Robert R. Fenichel

Tormach PCNC 770 mill

The 770 represents my first exposure to CNC machining.  I have been proceeding slowly, trying to do the least damage while I climb the learning curve.  So far, blunders have cost me only one endmill, one wiggler edge detector, and one bellows-like way cover.

gCode utilities

On the old SX3. I did a lot of my work by ear, feeding the table and changing the spindle speed until the machine stuttered, then backing off.  It is (barely) possible to run a CNC mill that way, but it is inefficient, to say the least.  For common tasks (shaving down a rough surface to make it level, drilling a (relatively) small hole, milling a bigger hole, chamfering an edge, etc.), one wants to be able to draw upon stereotypical CNC programming.

Programming of the 770 (and most other CNC machines) is done in gCode, a low-level programming language.  CAD/CAM programs (I don't have one) produce gCode.  gCode has recently been extended to include named variables and control structures (if/elseif/endif, call, sub/endsub/return, while/endwhile, repeat/endrepeat, break/continue) of the sort that have been present in ordinary programming languages for 50 or 60 years, but CAD/CAM programs don't seem to make use of them, and some otherwise modern-spirited organizations (Tormach, for example) deprecate their use.  

The common way to provide stereotypical gCode programs is through "wizards" that accept parameters and generate gCode to accomplish the specified task.  The wizards I'm aware of (Tormach's own and that of GWizard) don't use any of the modern gCode features, so they produce code in which every repetitive operation has been unwound into many, many microsteps.  In programming terms, it is premature binding run amok.  In a typical case, an operation describable in 100 or so lines of readable annotated gCode is specified in wizard output of 3000 cryptic lines.

The need for canned solutions for recurrent mid-level machining problems is not well met by the wizards.  What is needed is a library of parameterized gCode routines.

I have begun construction of such a library; contributions from other gCoders will be welcome.  The routines I've completed to date are available in this directory (updated 2017-07-18).  

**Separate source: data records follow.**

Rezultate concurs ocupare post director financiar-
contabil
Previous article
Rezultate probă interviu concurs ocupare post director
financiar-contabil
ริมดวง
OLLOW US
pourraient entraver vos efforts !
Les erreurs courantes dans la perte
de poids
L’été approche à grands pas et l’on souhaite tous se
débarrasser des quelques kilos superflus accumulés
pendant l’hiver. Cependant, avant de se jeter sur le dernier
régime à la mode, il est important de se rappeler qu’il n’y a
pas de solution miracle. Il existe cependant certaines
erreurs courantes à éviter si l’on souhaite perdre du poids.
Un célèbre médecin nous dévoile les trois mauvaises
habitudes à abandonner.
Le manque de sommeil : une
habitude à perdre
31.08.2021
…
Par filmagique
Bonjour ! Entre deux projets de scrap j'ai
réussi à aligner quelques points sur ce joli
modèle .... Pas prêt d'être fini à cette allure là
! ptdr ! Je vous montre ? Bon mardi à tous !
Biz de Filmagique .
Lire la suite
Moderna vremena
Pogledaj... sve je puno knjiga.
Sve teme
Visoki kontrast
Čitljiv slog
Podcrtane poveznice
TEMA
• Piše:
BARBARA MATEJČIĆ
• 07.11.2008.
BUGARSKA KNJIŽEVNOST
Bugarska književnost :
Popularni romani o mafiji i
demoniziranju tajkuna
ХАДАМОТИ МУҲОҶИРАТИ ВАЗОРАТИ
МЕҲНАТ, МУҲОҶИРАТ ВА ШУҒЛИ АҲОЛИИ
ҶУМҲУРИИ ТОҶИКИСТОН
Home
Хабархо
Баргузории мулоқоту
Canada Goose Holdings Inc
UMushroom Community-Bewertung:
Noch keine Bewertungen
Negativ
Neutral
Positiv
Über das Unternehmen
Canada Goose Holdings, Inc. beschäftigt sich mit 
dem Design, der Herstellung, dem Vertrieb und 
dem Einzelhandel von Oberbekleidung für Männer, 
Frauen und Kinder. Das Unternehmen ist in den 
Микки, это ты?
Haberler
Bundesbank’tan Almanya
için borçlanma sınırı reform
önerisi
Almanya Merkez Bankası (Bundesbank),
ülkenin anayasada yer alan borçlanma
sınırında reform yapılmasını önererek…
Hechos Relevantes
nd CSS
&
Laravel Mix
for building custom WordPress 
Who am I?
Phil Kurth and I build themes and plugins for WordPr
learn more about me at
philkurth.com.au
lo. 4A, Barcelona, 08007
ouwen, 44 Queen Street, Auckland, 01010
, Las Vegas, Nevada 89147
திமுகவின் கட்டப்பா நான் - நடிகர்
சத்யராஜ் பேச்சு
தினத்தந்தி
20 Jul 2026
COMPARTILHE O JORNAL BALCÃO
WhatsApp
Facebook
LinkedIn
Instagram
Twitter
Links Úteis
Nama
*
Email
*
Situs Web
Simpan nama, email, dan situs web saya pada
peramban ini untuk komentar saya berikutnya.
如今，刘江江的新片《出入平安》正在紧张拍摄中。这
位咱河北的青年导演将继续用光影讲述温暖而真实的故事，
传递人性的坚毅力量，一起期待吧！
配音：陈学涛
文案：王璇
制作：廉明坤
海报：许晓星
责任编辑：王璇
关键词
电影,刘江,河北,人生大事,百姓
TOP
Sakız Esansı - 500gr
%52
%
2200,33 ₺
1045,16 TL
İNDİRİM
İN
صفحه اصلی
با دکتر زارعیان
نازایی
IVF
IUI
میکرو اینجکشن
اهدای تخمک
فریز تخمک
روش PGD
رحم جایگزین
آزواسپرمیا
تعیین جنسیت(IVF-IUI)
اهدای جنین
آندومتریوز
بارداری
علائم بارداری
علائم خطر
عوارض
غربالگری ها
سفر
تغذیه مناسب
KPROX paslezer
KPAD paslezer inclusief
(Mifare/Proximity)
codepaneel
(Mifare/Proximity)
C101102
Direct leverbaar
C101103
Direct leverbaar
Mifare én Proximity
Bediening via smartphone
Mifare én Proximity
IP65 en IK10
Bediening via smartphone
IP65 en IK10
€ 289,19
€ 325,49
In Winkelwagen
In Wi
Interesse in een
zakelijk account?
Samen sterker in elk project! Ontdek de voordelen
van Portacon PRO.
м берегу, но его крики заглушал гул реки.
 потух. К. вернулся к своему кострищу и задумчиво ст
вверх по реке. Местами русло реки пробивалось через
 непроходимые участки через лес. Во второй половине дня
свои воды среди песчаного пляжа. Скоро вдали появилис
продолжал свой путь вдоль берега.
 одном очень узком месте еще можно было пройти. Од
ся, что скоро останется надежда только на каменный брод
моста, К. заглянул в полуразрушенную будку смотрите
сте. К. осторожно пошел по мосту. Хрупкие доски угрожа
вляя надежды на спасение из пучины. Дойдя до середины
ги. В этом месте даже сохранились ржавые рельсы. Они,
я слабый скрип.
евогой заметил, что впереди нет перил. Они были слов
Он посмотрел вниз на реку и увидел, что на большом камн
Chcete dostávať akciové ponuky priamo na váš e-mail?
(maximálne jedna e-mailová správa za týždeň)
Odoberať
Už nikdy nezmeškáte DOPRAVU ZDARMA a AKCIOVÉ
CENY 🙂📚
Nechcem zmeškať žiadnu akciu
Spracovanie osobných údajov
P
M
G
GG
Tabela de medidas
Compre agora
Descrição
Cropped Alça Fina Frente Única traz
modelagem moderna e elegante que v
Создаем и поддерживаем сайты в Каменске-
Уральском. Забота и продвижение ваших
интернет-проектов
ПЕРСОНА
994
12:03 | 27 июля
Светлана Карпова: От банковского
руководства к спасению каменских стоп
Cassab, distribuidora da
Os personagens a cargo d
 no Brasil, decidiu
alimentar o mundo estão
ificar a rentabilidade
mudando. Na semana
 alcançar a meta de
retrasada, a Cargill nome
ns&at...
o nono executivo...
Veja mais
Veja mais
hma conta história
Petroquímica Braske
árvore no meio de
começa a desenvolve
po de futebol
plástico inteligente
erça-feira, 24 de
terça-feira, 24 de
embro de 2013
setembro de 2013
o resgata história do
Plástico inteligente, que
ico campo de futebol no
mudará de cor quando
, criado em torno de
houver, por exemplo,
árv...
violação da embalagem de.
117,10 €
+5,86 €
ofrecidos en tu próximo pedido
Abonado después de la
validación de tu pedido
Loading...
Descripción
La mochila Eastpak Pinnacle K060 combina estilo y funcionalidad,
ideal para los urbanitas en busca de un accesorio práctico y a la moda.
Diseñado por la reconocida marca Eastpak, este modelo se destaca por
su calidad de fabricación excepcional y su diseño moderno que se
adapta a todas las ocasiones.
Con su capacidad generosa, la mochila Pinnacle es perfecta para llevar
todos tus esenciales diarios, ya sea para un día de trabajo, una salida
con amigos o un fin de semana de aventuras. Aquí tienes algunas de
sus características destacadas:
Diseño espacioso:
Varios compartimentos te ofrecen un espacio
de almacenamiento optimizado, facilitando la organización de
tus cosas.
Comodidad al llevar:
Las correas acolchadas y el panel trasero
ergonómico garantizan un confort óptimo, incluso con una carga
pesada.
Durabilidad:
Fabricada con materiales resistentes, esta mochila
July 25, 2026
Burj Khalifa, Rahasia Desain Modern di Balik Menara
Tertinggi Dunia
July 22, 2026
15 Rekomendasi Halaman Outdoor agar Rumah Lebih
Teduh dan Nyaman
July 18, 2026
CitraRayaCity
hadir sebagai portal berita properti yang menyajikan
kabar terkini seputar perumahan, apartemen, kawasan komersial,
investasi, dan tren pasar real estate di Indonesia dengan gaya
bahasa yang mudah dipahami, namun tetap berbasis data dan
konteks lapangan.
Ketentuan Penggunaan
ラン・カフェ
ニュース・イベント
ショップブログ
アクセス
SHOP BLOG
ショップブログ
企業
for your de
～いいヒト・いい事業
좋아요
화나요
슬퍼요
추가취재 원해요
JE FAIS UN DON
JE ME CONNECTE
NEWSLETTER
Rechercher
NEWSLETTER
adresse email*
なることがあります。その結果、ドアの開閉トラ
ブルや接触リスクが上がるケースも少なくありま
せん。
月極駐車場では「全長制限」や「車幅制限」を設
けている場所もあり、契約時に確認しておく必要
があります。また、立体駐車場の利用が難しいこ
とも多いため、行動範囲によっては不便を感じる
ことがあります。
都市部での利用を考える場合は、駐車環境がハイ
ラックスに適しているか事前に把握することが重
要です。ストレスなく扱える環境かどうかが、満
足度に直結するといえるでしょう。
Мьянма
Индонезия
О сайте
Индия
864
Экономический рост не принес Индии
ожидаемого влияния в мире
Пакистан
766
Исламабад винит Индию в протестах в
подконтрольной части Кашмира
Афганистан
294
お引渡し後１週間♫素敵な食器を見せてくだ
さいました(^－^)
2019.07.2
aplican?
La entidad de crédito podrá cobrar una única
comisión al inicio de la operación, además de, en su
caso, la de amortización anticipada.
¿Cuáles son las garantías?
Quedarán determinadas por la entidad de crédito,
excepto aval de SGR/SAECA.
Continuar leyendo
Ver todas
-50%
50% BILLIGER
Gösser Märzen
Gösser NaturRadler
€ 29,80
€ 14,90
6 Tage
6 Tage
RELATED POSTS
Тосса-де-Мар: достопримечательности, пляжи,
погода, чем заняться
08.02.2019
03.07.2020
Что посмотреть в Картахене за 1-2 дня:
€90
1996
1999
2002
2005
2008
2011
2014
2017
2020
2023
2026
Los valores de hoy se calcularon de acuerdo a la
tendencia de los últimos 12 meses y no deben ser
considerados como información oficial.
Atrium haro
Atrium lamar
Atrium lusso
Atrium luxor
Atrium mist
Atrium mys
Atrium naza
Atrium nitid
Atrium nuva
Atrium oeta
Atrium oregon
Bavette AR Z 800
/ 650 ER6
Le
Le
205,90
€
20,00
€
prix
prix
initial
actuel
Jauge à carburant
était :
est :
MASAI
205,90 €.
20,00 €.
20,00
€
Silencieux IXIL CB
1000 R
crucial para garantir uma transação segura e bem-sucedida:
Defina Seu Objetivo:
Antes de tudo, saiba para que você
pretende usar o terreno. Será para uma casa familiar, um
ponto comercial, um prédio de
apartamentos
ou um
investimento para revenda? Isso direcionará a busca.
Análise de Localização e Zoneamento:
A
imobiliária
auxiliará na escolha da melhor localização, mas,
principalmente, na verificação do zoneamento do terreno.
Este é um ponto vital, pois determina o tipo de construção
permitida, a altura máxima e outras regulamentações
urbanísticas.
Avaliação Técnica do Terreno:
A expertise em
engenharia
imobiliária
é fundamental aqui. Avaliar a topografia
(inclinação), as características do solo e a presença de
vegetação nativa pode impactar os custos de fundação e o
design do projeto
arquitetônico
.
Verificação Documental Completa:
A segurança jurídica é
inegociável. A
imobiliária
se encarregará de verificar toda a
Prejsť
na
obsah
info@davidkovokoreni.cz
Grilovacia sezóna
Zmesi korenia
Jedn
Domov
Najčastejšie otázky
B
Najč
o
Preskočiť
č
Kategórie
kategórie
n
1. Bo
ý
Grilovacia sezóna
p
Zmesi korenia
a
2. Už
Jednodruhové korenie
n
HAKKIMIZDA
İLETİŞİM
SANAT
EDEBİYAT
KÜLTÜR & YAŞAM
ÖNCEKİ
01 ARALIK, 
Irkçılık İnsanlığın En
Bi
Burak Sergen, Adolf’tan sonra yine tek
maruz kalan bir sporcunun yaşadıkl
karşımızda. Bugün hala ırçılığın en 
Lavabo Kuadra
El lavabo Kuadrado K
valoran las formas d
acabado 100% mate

The Tormach controller provides a simulator for gCode programs, but not a syntax checker.  As a result, syntax errors are not reported in lines that (data-dependently) are temporarily not reachable.  Also, the simulator reports syntax errors within subroutines as having occurred within the caller routine, so locating the error is often time-consuming.  I have prepared a syntax-checker program that runs stably in the Windows 7/64 environment.  It probably runs in other versions of Windows, too.  The source and executable are available here (updated 2017-08-13).